The task
Set down the data below word for word, and leave the images aside.

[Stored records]
▬▬▬▬▬▬▬▬▬▬

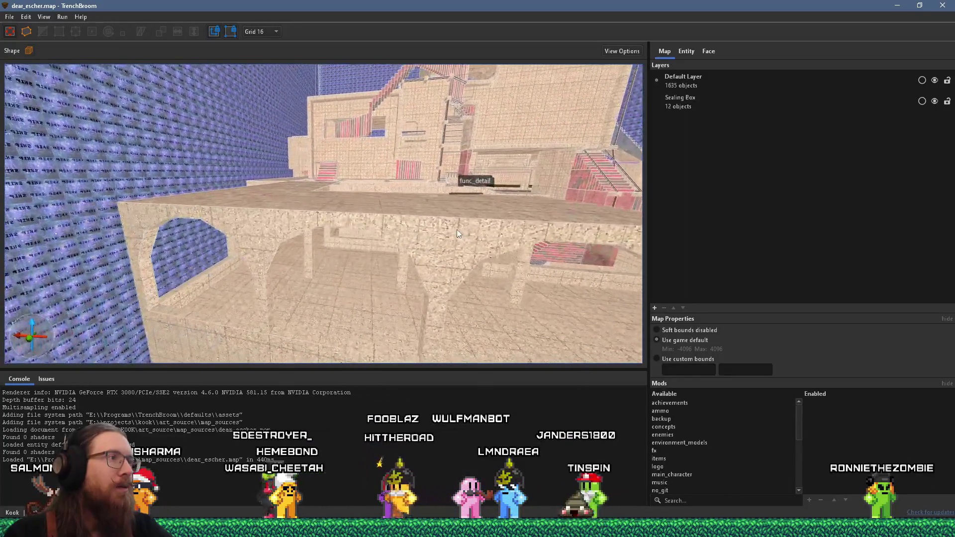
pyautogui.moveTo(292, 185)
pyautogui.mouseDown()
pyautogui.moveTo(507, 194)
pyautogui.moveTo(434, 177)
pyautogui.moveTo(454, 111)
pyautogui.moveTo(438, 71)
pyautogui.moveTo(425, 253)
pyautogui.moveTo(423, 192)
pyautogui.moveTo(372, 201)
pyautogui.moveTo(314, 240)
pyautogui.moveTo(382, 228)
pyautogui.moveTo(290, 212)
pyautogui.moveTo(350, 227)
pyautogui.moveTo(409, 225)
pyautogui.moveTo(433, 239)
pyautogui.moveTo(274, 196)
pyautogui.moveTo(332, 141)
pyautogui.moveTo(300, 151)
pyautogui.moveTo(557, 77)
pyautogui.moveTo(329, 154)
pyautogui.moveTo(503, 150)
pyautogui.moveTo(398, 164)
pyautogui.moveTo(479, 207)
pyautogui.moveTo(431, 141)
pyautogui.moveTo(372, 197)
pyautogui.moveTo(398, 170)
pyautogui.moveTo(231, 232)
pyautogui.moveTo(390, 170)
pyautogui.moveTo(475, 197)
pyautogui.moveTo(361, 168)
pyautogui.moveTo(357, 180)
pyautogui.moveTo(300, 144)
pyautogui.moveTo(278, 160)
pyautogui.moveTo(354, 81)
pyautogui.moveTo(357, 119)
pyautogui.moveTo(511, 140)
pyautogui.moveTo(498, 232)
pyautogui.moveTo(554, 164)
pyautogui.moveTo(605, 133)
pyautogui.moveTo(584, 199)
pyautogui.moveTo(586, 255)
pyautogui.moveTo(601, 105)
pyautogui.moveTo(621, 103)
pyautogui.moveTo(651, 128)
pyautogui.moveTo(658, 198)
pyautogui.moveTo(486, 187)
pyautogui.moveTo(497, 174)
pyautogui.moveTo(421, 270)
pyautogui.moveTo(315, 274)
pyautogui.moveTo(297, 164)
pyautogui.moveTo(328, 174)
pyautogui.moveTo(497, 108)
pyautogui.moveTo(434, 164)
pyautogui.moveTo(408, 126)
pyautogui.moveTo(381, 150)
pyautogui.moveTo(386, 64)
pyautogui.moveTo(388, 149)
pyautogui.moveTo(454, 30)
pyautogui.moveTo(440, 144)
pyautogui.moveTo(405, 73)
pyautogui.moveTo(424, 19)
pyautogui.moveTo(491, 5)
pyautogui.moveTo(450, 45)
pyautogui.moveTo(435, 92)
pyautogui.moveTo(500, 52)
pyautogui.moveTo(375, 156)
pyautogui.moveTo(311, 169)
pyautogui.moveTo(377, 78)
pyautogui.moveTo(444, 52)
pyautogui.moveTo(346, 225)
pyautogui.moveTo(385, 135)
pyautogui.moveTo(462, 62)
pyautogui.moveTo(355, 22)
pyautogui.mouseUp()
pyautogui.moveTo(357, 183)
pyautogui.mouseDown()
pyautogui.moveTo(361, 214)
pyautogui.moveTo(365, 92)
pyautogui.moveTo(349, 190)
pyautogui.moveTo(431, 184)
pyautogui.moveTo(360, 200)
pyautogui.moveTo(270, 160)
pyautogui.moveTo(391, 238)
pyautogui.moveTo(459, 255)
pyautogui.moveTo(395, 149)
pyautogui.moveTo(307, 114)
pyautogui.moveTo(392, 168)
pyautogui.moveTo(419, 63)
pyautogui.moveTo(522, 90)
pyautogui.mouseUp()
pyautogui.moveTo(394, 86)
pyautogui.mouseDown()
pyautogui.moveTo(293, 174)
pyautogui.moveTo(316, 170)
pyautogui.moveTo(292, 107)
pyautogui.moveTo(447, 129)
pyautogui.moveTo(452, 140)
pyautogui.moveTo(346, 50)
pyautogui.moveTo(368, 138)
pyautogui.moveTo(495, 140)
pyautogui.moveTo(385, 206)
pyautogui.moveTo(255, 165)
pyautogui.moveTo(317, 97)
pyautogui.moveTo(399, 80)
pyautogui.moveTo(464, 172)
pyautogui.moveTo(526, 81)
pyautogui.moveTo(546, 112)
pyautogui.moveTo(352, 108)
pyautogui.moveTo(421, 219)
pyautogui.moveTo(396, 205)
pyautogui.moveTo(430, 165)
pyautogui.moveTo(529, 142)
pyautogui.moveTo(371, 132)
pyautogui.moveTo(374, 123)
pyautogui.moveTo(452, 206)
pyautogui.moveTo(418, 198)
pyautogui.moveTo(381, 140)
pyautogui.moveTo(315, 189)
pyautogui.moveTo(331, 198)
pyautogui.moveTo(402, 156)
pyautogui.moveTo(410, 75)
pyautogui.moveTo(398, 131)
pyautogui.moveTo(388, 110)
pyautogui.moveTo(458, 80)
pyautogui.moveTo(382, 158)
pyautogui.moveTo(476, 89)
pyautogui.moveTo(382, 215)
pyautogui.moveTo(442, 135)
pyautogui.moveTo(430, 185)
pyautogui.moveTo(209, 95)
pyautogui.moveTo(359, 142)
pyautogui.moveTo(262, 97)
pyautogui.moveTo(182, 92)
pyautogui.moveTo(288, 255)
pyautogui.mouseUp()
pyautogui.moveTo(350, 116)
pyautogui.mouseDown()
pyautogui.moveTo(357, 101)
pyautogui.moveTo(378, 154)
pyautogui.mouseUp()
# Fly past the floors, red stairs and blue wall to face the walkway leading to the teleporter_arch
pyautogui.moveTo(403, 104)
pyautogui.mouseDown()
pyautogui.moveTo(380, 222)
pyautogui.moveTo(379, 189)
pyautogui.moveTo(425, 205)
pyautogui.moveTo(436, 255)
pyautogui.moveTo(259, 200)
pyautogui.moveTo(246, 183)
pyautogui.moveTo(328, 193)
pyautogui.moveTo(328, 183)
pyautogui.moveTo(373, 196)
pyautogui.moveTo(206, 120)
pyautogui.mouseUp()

▬▬▬▬▬▬▬▬▬▬

Answer
pyautogui.moveTo(292, 185)
pyautogui.mouseDown()
pyautogui.moveTo(507, 194)
pyautogui.moveTo(434, 177)
pyautogui.moveTo(454, 111)
pyautogui.moveTo(438, 71)
pyautogui.moveTo(425, 253)
pyautogui.moveTo(423, 192)
pyautogui.moveTo(372, 201)
pyautogui.moveTo(314, 240)
pyautogui.moveTo(382, 228)
pyautogui.moveTo(290, 212)
pyautogui.moveTo(350, 227)
pyautogui.moveTo(409, 225)
pyautogui.moveTo(433, 239)
pyautogui.moveTo(274, 196)
pyautogui.moveTo(332, 141)
pyautogui.moveTo(300, 151)
pyautogui.moveTo(557, 77)
pyautogui.moveTo(329, 154)
pyautogui.moveTo(503, 150)
pyautogui.moveTo(398, 164)
pyautogui.moveTo(479, 207)
pyautogui.moveTo(431, 141)
pyautogui.moveTo(372, 197)
pyautogui.moveTo(398, 170)
pyautogui.moveTo(231, 232)
pyautogui.moveTo(390, 170)
pyautogui.moveTo(475, 197)
pyautogui.moveTo(361, 168)
pyautogui.moveTo(357, 180)
pyautogui.moveTo(300, 144)
pyautogui.moveTo(278, 160)
pyautogui.moveTo(354, 81)
pyautogui.moveTo(357, 119)
pyautogui.moveTo(511, 140)
pyautogui.moveTo(498, 232)
pyautogui.moveTo(554, 164)
pyautogui.moveTo(605, 133)
pyautogui.moveTo(584, 199)
pyautogui.moveTo(586, 255)
pyautogui.moveTo(601, 105)
pyautogui.moveTo(621, 103)
pyautogui.moveTo(651, 128)
pyautogui.moveTo(658, 198)
pyautogui.moveTo(486, 187)
pyautogui.moveTo(497, 174)
pyautogui.moveTo(421, 270)
pyautogui.moveTo(315, 274)
pyautogui.moveTo(297, 164)
pyautogui.moveTo(328, 174)
pyautogui.moveTo(497, 108)
pyautogui.moveTo(434, 164)
pyautogui.moveTo(408, 126)
pyautogui.moveTo(381, 150)
pyautogui.moveTo(386, 64)
pyautogui.moveTo(388, 149)
pyautogui.moveTo(454, 30)
pyautogui.moveTo(440, 144)
pyautogui.moveTo(405, 73)
pyautogui.moveTo(424, 19)
pyautogui.moveTo(491, 5)
pyautogui.moveTo(450, 45)
pyautogui.moveTo(435, 92)
pyautogui.moveTo(500, 52)
pyautogui.moveTo(375, 156)
pyautogui.moveTo(311, 169)
pyautogui.moveTo(377, 78)
pyautogui.moveTo(444, 52)
pyautogui.moveTo(346, 225)
pyautogui.moveTo(385, 135)
pyautogui.moveTo(462, 62)
pyautogui.moveTo(355, 22)
pyautogui.mouseUp()
pyautogui.moveTo(357, 183)
pyautogui.mouseDown()
pyautogui.moveTo(361, 214)
pyautogui.moveTo(365, 92)
pyautogui.moveTo(349, 190)
pyautogui.moveTo(431, 184)
pyautogui.moveTo(360, 200)
pyautogui.moveTo(270, 160)
pyautogui.moveTo(391, 238)
pyautogui.moveTo(459, 255)
pyautogui.moveTo(395, 149)
pyautogui.moveTo(307, 114)
pyautogui.moveTo(392, 168)
pyautogui.moveTo(419, 63)
pyautogui.moveTo(522, 90)
pyautogui.mouseUp()
pyautogui.moveTo(394, 86)
pyautogui.mouseDown()
pyautogui.moveTo(293, 174)
pyautogui.moveTo(316, 170)
pyautogui.moveTo(292, 107)
pyautogui.moveTo(447, 129)
pyautogui.moveTo(452, 140)
pyautogui.moveTo(346, 50)
pyautogui.moveTo(368, 138)
pyautogui.moveTo(495, 140)
pyautogui.moveTo(385, 206)
pyautogui.moveTo(255, 165)
pyautogui.moveTo(317, 97)
pyautogui.moveTo(399, 80)
pyautogui.moveTo(464, 172)
pyautogui.moveTo(526, 81)
pyautogui.moveTo(546, 112)
pyautogui.moveTo(352, 108)
pyautogui.moveTo(421, 219)
pyautogui.moveTo(396, 205)
pyautogui.moveTo(430, 165)
pyautogui.moveTo(529, 142)
pyautogui.moveTo(371, 132)
pyautogui.moveTo(374, 123)
pyautogui.moveTo(452, 206)
pyautogui.moveTo(418, 198)
pyautogui.moveTo(381, 140)
pyautogui.moveTo(315, 189)
pyautogui.moveTo(331, 198)
pyautogui.moveTo(402, 156)
pyautogui.moveTo(410, 75)
pyautogui.moveTo(398, 131)
pyautogui.moveTo(388, 110)
pyautogui.moveTo(458, 80)
pyautogui.moveTo(382, 158)
pyautogui.moveTo(476, 89)
pyautogui.moveTo(382, 215)
pyautogui.moveTo(442, 135)
pyautogui.moveTo(430, 185)
pyautogui.moveTo(209, 95)
pyautogui.moveTo(359, 142)
pyautogui.moveTo(262, 97)
pyautogui.moveTo(182, 92)
pyautogui.moveTo(288, 255)
pyautogui.mouseUp()
pyautogui.moveTo(350, 116)
pyautogui.mouseDown()
pyautogui.moveTo(357, 101)
pyautogui.moveTo(378, 154)
pyautogui.mouseUp()
# Fly past the floors, red stairs and blue wall to face the walkway leading to the teleporter_arch
pyautogui.moveTo(403, 104)
pyautogui.mouseDown()
pyautogui.moveTo(380, 222)
pyautogui.moveTo(379, 189)
pyautogui.moveTo(425, 205)
pyautogui.moveTo(436, 255)
pyautogui.moveTo(259, 200)
pyautogui.moveTo(246, 183)
pyautogui.moveTo(328, 193)
pyautogui.moveTo(328, 183)
pyautogui.moveTo(373, 196)
pyautogui.moveTo(206, 120)
pyautogui.mouseUp()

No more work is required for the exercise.